*Available data*
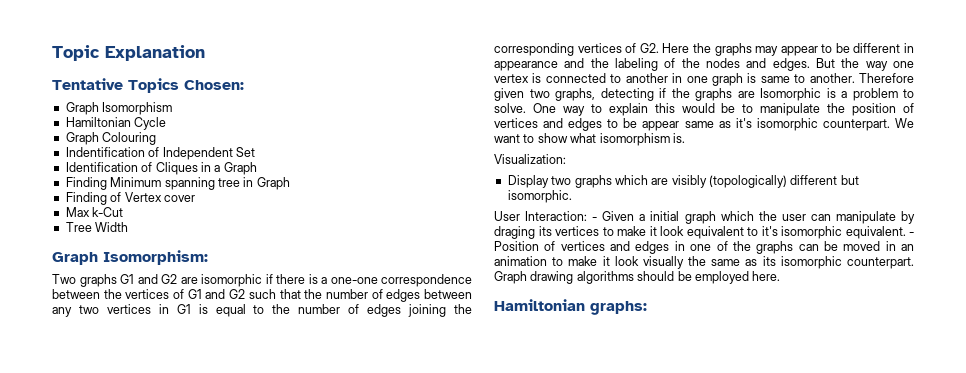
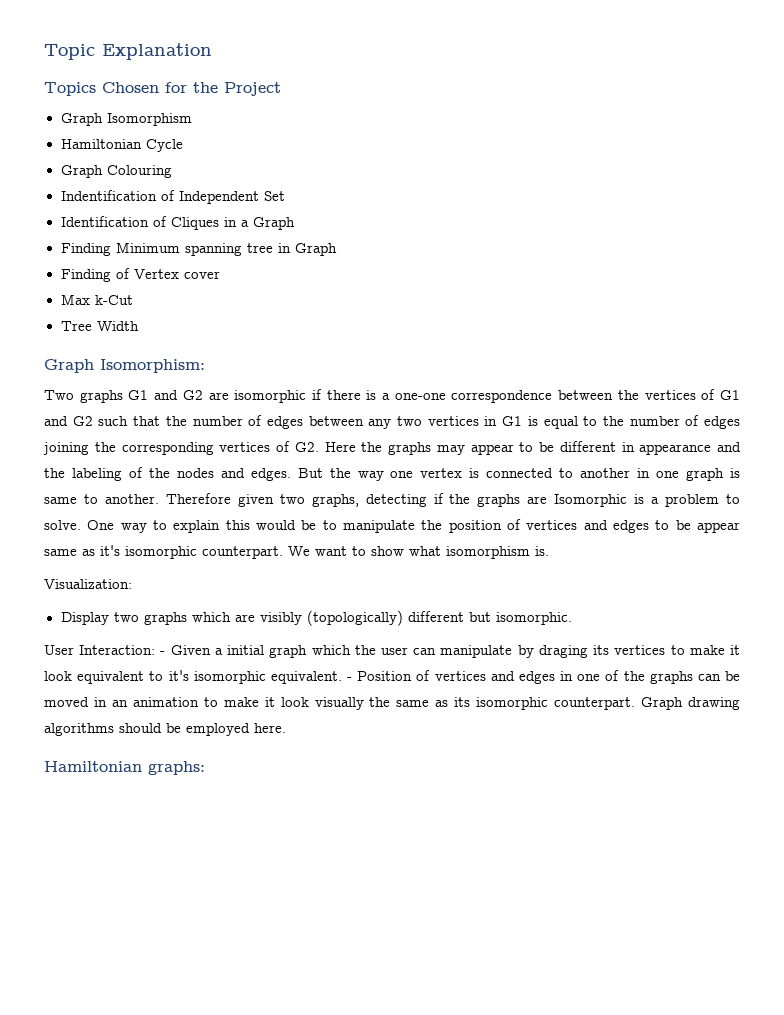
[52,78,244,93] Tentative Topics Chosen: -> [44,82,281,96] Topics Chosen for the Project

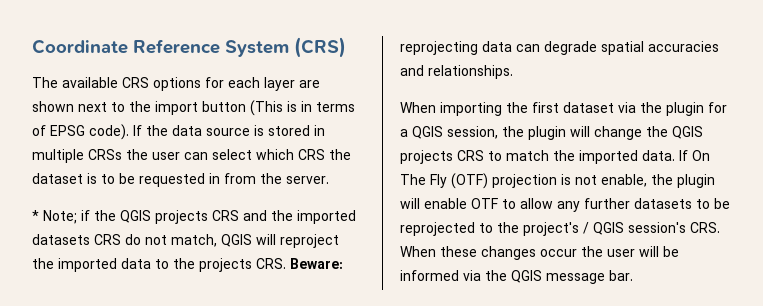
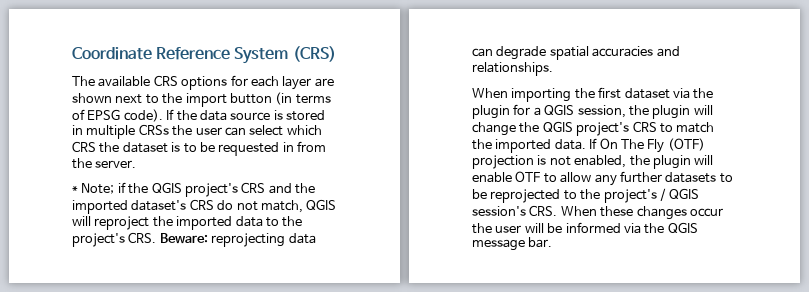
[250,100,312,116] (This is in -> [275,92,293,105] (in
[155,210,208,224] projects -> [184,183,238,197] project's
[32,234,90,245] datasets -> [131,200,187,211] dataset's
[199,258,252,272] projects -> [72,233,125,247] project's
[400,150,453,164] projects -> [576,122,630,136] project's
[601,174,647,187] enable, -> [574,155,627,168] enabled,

--

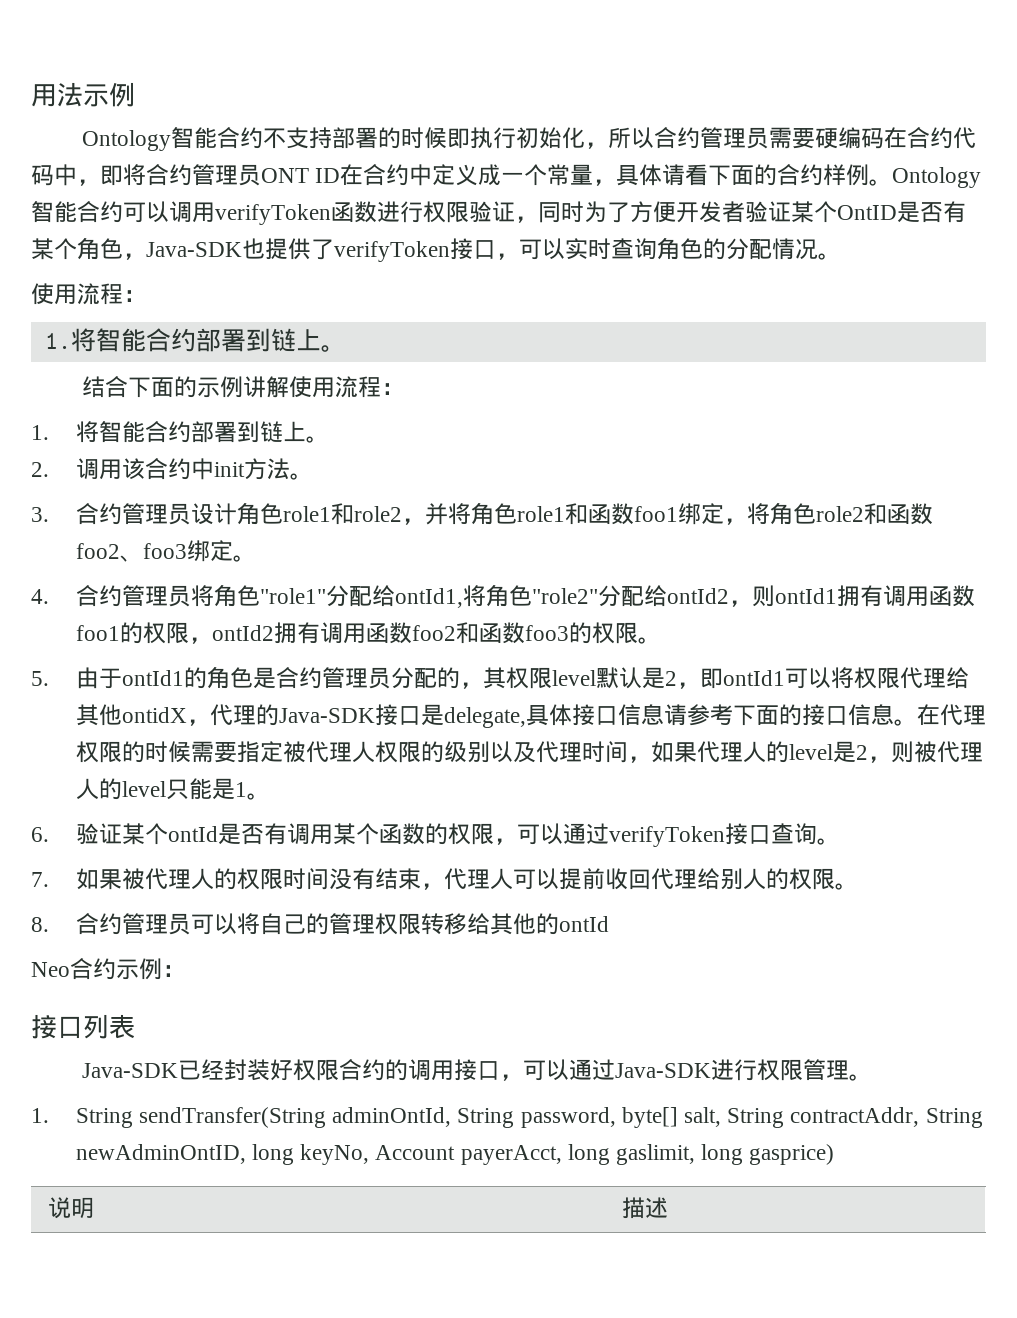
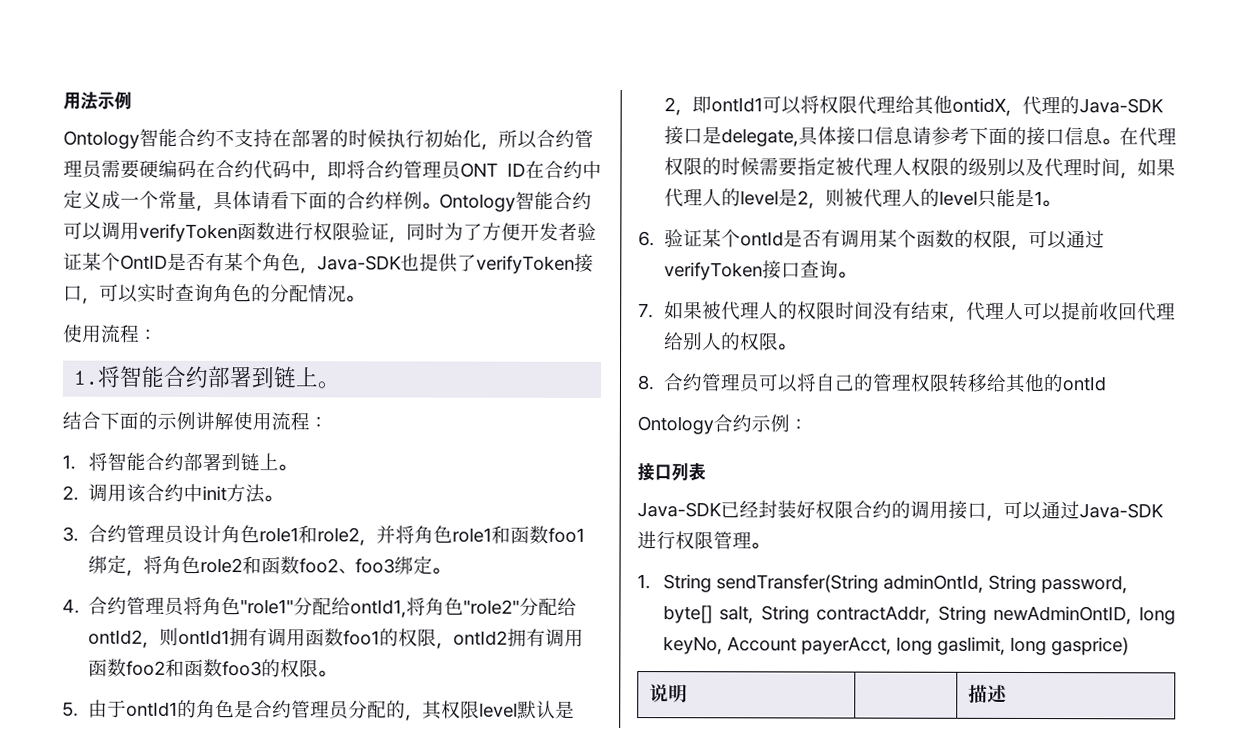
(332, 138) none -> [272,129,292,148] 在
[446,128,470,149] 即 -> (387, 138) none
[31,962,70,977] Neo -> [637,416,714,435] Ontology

*Activity*
Exact copy, no pictures. Write out the lines in the entries above, starting with the line with "[52,78,244,93] Tentative Topics" and going on through the line with "[601,174,647,187] enable, ->", keeping both.

*Task solution*
[52,78,244,93] Tentative Topics Chosen: -> [44,82,281,96] Topics Chosen for the Project

[250,100,312,116] (This is in -> [275,92,293,105] (in
[155,210,208,224] projects -> [184,183,238,197] project's
[32,234,90,245] datasets -> [131,200,187,211] dataset's
[199,258,252,272] projects -> [72,233,125,247] project's
[400,150,453,164] projects -> [576,122,630,136] project's
[601,174,647,187] enable, -> [574,155,627,168] enabled,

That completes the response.